Basking, Zebra, Ornate Wobbegong

There are over 500 different types of shark. Each has evolved with a specific tooth structure, skin pattern, body type and other traits to suit them to living in a specific niche and hunting a certain range of prey. Here’s a quick overview of some sharks and their adaptations to give you an idea of how diverse they are:

Tooth Structure
Some sharks, like Makos, have pointy teeth that are perfect for impaling and trapping fast, slippery fish. Others, such as Whites, have serrated teeth for tearing through and removing chunks of meat from blubbery sea mammals. Bottom dwelling sharks, like Port Jacksons, sport flat teeth that can crush shells or exoskeletons. The three filter feeding sharks—Whale, Megamouth and Basking—have minuscule teeth that are essentially useless for catching prey, but the spongy tissue along their gills can sieve tons of zooplankton from the ocean as they swim with their mouths open. White Spotted Bamboo sharks have extra versatile teeth—not only are they pointed to pierce and grasp fish, but the ligaments that attach the teeth to the jaw are unusually flexible to allow the teeth to fold back under pressure, becoming a flat surface that can crush hard shelled creatures. The small, parasitic Cookie Cutter shark attaches itself to large fish or marine mammals using its suctorial lips, and then removes a plug of flesh by vibrating its jaws and twisting its body.

Skin Patterns
Many deep-sea sharks are solid colors, mainly black, brown, grey or white. Most pelagic species are a single color on their upper body—usually a shade of blue, grey or brown—with a lighter underbelly.

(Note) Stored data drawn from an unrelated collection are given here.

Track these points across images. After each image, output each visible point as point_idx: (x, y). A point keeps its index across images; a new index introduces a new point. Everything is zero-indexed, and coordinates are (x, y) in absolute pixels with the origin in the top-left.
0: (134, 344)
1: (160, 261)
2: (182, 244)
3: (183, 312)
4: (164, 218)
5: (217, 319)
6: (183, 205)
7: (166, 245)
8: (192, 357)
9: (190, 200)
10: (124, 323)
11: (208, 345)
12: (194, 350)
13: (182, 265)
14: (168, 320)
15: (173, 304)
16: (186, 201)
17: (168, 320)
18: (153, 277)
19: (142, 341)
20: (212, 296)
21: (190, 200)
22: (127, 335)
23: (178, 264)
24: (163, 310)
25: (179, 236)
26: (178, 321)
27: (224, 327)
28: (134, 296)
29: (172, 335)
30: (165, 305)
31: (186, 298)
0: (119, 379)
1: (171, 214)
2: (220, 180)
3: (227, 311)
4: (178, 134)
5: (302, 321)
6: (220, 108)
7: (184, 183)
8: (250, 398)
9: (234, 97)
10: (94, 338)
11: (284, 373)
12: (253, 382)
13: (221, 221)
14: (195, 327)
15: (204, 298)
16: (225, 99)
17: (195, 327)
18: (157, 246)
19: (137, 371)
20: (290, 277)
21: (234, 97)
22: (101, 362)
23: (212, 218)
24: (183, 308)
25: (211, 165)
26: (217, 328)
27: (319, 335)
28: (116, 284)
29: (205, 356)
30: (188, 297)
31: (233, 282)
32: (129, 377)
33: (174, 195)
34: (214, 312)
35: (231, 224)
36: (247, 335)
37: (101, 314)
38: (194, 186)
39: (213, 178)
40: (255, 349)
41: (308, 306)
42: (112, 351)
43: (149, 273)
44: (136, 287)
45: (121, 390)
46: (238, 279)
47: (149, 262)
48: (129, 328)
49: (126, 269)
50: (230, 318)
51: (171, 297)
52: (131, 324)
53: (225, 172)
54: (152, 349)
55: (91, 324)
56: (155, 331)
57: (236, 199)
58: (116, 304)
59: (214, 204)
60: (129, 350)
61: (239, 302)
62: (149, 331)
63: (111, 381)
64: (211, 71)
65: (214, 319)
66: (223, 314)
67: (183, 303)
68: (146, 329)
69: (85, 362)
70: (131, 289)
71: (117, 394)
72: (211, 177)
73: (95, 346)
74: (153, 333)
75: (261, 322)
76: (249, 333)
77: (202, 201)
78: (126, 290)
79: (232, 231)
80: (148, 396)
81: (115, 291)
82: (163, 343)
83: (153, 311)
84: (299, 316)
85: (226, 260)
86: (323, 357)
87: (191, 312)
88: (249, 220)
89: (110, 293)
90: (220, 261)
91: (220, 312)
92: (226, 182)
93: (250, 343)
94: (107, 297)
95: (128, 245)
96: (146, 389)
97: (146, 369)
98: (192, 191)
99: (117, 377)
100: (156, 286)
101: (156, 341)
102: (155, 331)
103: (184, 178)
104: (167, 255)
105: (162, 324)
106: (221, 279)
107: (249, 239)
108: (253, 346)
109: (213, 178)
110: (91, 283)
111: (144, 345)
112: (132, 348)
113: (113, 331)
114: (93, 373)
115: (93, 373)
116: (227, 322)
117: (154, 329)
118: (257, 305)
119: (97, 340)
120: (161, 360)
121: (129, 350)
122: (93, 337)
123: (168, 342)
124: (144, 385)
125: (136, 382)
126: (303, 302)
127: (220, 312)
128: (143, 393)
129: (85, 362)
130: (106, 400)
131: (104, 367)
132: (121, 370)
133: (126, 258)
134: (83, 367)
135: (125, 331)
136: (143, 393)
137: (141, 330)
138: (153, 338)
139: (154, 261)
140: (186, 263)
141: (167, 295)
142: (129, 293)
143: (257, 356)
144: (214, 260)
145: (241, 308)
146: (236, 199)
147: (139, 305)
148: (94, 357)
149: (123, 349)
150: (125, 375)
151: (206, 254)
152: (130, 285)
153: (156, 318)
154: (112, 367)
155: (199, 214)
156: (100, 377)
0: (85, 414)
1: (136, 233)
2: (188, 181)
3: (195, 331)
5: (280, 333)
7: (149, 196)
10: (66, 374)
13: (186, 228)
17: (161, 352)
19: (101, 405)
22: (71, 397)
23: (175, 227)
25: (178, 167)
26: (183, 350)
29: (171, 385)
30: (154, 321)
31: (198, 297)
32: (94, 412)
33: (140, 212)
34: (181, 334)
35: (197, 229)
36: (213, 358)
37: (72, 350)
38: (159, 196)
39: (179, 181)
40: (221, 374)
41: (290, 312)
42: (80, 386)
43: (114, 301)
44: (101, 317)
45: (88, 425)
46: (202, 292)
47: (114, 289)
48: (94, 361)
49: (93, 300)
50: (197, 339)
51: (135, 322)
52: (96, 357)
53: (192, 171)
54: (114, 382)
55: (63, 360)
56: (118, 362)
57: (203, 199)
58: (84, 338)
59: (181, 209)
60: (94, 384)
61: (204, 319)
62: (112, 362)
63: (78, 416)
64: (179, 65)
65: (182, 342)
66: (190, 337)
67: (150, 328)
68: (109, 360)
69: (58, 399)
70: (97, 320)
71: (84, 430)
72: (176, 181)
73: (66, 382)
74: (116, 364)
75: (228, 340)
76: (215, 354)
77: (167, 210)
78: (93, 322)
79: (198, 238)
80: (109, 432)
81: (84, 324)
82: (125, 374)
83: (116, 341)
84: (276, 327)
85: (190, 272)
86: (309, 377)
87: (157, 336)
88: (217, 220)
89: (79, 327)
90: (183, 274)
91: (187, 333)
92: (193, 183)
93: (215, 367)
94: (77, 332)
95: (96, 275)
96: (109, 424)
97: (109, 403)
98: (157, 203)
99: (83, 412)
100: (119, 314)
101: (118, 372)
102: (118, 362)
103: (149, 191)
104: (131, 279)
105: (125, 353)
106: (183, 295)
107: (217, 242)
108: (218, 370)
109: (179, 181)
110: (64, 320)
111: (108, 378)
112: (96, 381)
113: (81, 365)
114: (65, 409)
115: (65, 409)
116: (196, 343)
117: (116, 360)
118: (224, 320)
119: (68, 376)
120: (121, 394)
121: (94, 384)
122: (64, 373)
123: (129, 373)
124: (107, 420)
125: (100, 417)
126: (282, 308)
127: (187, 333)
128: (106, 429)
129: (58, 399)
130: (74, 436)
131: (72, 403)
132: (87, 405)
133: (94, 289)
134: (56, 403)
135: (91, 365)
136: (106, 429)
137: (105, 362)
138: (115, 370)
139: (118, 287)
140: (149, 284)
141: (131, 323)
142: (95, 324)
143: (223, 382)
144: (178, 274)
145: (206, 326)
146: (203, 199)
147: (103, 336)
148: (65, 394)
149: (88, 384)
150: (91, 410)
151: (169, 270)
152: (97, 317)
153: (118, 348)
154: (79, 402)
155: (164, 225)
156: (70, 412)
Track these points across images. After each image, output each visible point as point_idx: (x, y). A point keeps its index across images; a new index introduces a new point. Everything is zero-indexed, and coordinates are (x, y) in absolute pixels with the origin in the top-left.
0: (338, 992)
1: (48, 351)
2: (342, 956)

This counter-shading makes them inconspicuous if viewed from below (white belly against a lighted surface) or above (dark upper body against darker depths). The majority of bottom dwelling sharks have more complex skin patterns—from spots to stripes to blotches or a combination thereof—that camouflage them against coral or rocks. Wobbegongs even have irregular flaps of loose flesh around their mouths that resemble fonds of seaweed. Some sharks use their appearance to attract prey. Oceanic Whitetips have broad fins with white blotches on the ends that, under certain light and water conditions, are clearly visible while the rest of the shark becomes indistinct. Their whitened fin tips appear to be a small school of fish, which lures larger prey fish. Some deep-sea sharks, like Pygmy sharks, entice prey with bioluminescent patches of skin.